» **Objective**:
Reproduce the listing character for character, from the line containing "class: Insecta" through the last line of the listing, including both.

» **Material shown**:
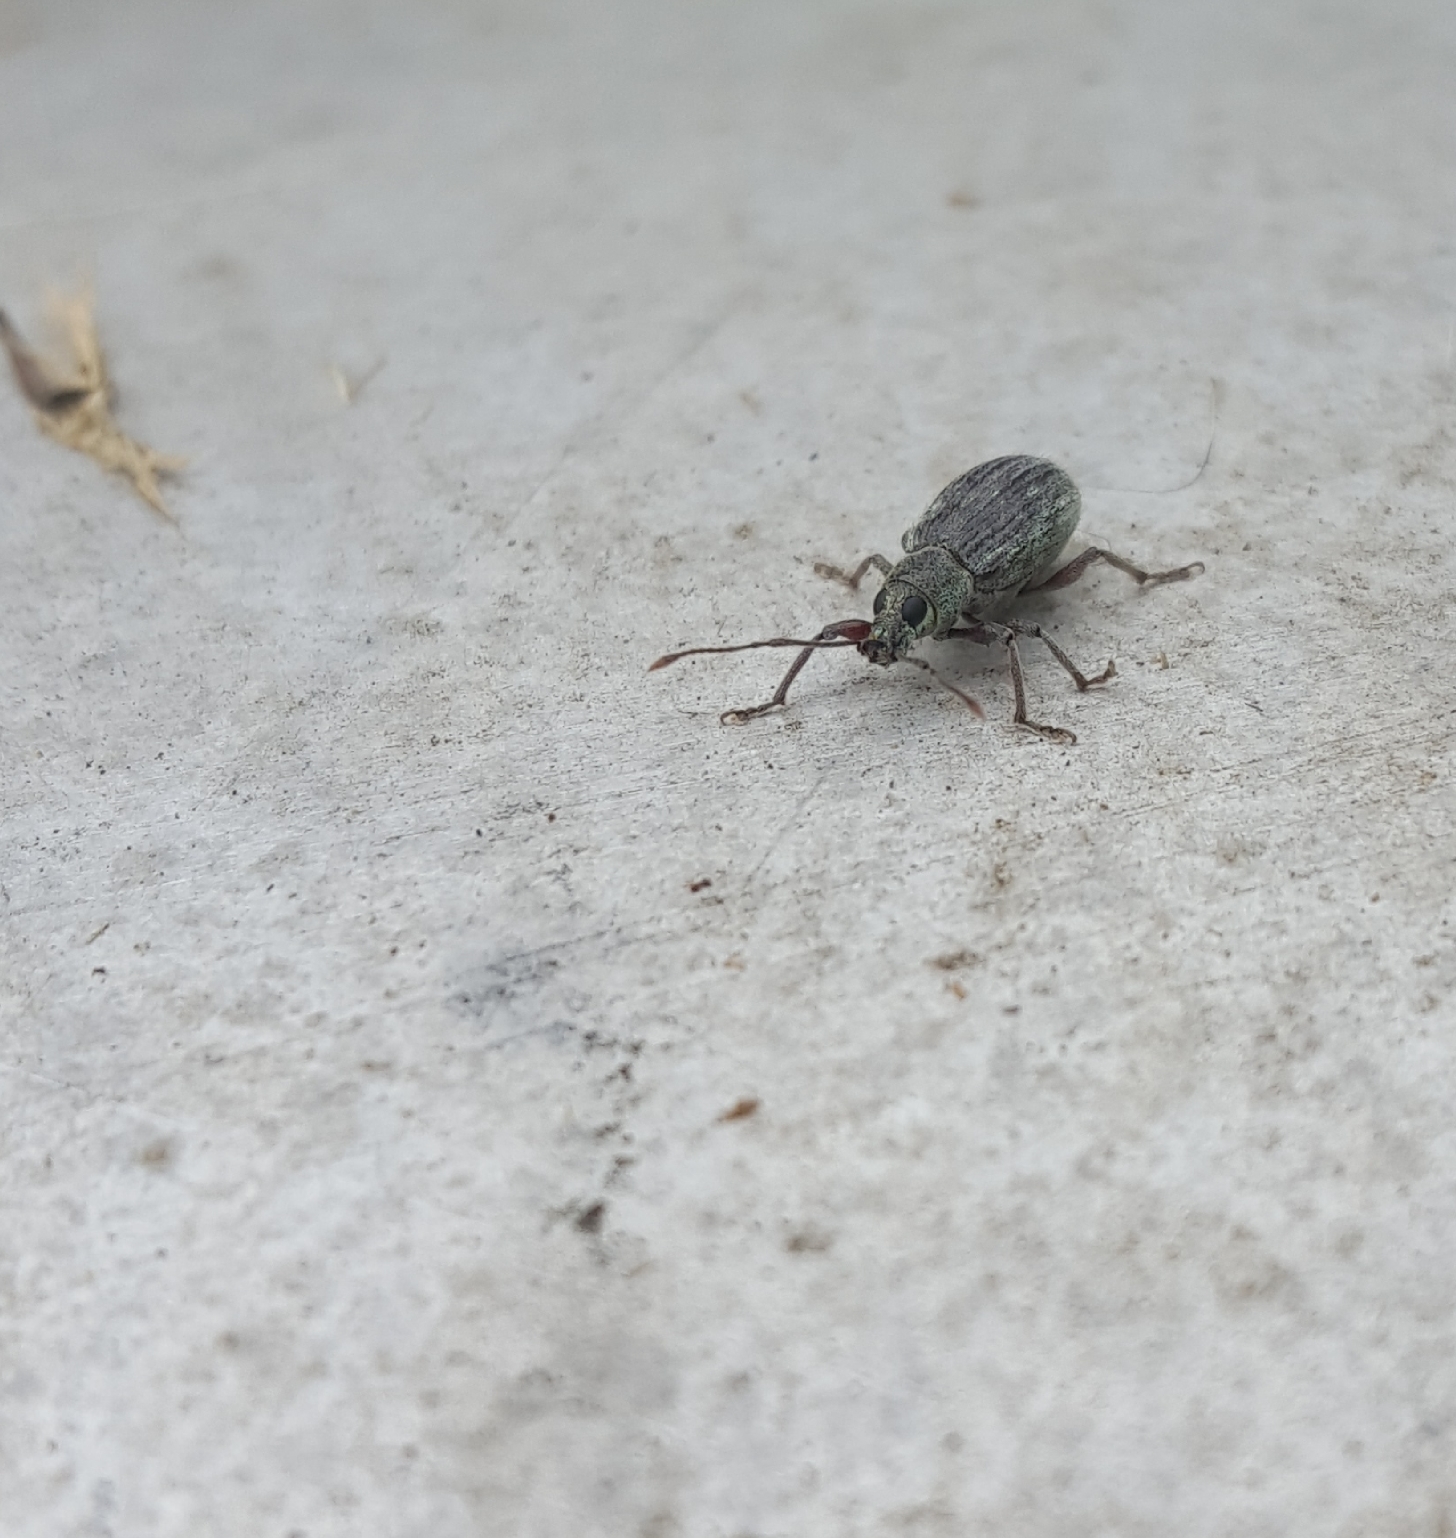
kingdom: Animalia
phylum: Arthropoda
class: Insecta
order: Coleoptera
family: Curculionidae
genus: Cyrtepistomus
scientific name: Cyrtepistomus castaneus
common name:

» **Written solution**:
class: Insecta
order: Coleoptera
family: Curculionidae
genus: Cyrtepistomus
scientific name: Cyrtepistomus castaneus
common name:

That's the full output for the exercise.